Understanding AIB’s Share Purchase Offer

AIB shares have left many shareholders perplexed, especially considering a recent announcement suggesting that 20 new shares are equivalent to 5,000 old ones. In the time preceding the financial calamity, AIB was said to have close to one billion shares valued at an estimated €25 billion. Its current valuation stands at approximately €12.5 billion, which is almost half of its previous value, rather than 1/250th as would be expected.

This value discrepancy served as an unwanted reminder for AIB shareholders, many of whom are still recuperating from the losses induced by the financial collapse. It was a sobering indication that their investment hasn’t recovered its former glory.

The primary issue revolves around the inaccurate comparison of data. Prior to the 2008 financial meltdown, AIB was indeed holding approximately one billion shares, with around 879.9 million shares as per their annual reports.

However, the bank’s maximum market capitalisation was reached slightly earlier in 2007. It is debatable whether the capitalisation truly reached €25 billion – a brief examination of the bank’s history vaguely points towards a €21 billion trading figure in 2006.

Regardless of these varying figures, the current situation remains largely unaffected. Today, AIB currently trades with a market capitalisation hovering around €12.5 billion, with mild improvements pushing its recent valuation up to €12.95 billion as observed last Friday.

However, it’s not simply about comparing the current market cap to the peak value and determining the bank is worth 52% or 62% of its pre-crash worth.
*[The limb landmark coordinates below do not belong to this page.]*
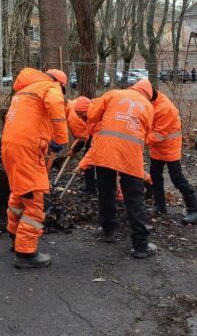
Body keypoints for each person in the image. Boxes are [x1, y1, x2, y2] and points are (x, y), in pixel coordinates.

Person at [78, 79, 156, 259]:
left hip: (106, 151)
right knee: (134, 198)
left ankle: (108, 232)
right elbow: (147, 135)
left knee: (106, 192)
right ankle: (140, 246)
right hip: (131, 154)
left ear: (133, 87)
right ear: (147, 94)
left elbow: (92, 114)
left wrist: (100, 128)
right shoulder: (148, 106)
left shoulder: (113, 94)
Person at [2, 68, 68, 269]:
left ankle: (15, 235)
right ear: (60, 83)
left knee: (20, 193)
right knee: (36, 200)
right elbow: (56, 105)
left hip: (10, 147)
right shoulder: (50, 86)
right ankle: (26, 253)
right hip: (28, 150)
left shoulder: (24, 92)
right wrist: (61, 138)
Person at [141, 79, 197, 224]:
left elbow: (159, 134)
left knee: (177, 178)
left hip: (169, 149)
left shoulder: (165, 108)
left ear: (148, 95)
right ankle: (160, 206)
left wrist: (138, 142)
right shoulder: (150, 103)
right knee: (155, 176)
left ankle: (195, 210)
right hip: (157, 148)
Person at [65, 96, 97, 195]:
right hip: (93, 135)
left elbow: (83, 138)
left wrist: (74, 150)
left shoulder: (72, 117)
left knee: (88, 160)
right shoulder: (74, 104)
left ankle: (91, 188)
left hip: (96, 136)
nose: (80, 117)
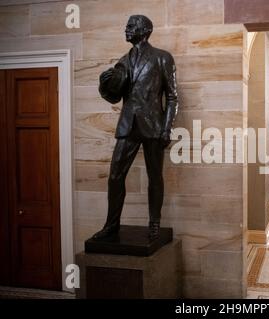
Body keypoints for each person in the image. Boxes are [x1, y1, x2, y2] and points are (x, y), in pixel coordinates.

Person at [92, 15, 178, 240]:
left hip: (153, 126)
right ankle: (112, 225)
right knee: (115, 176)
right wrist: (105, 83)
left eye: (131, 26)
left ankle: (154, 223)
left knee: (155, 176)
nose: (126, 29)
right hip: (128, 125)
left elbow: (172, 97)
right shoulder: (123, 61)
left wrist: (167, 128)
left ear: (145, 30)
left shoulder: (162, 58)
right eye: (127, 26)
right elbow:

The equation also requires consideration of the approximately 523 billion shares issued staggered through the series of rescues from 2009 to 2014.

Retaining their 880 million shares, the initial shareholders of the bank found their 100 per cent ownership had been diluted down to a minuscule 0.2 per cent. This was a policy primarily designed to favour the government, the bank’s primary shareholder at that point. If the State had claimed full ownership of the bank, rather than limiting it to 99.8 per cent, the liabilities of the bank would have been reflected on the State’s books, causing havoc with the size of our national debt. This problem was cleverly side-stepped by allowing the bank’s original shareholders to keep a small stake. The accuracy of our national accounts is based on such decisions – maybe a daunting narrative for another time.

The situation was worsened as some overly hopeful investors were drawn to AIB as a penny stock and saw it as a good bet. They ignored multiple cautionary notes from the government highlighting that the share price did not accurately reflect the bank’s stock market value and was far too high.

In 2015, AIB opted to organise its stock register as managing over 523 billion shares was a significant task. Owing to the reckless share trading that was inflating the bank’s value, share consolidation seemed logical. By November 2015, the bank was deemed to be worth a whopping €36 billion, propelled by a rising share price of seven cent. This valuation was beyond that of global banking major, Deutsche Bank, and others.

The bank then decided to consolidate all shares at one new share for every 250 existing ones. Following this change, the 675 billion shares reduced drastically to 2.7 billion on December 21st that year when the newly consolidated shares went live.

Upon the announcement of consolidation, 250 shares valued at €17.50 reduced to just one share valued at €8.50 by the time trading closed on December 21st. Interestingly, before the financial crash, these 250 shares would have clocked up a hefty value of approximately €6,000 – €5,987.50 to be exact.

Since 2015, the experience of these distressed investors hasn’t greatly improved, with share prices plummeting to a low €5.04 on Monday. Shareholders who have up to 20 shares might have invested up to €120,000 if they acquired at the peak, with these shares presently valued at €100.80 in the market. AIB reports that the typical legacy shareholder, constituting 69,000 of the bank’s current 75,000 shareholders, merely owns 4.36 shares which are currently valued a little less than €22.

These investors are practically trapped. The expense of selling their shares via a stockbroker exceeds the actual value of their shares, furthering their financial wounds. Considering the share price trajectory in recent times, they are likely to have discarded any hopes of regaining notable ground anytime soon.

Purchasing their shares seems the logical course of action for both the bank and the shareholders. The only comfort? It seems legacy shareholders in competitor bank PTSB may be in for an even harsher ride with a similar “buyout” scheme under consideration there.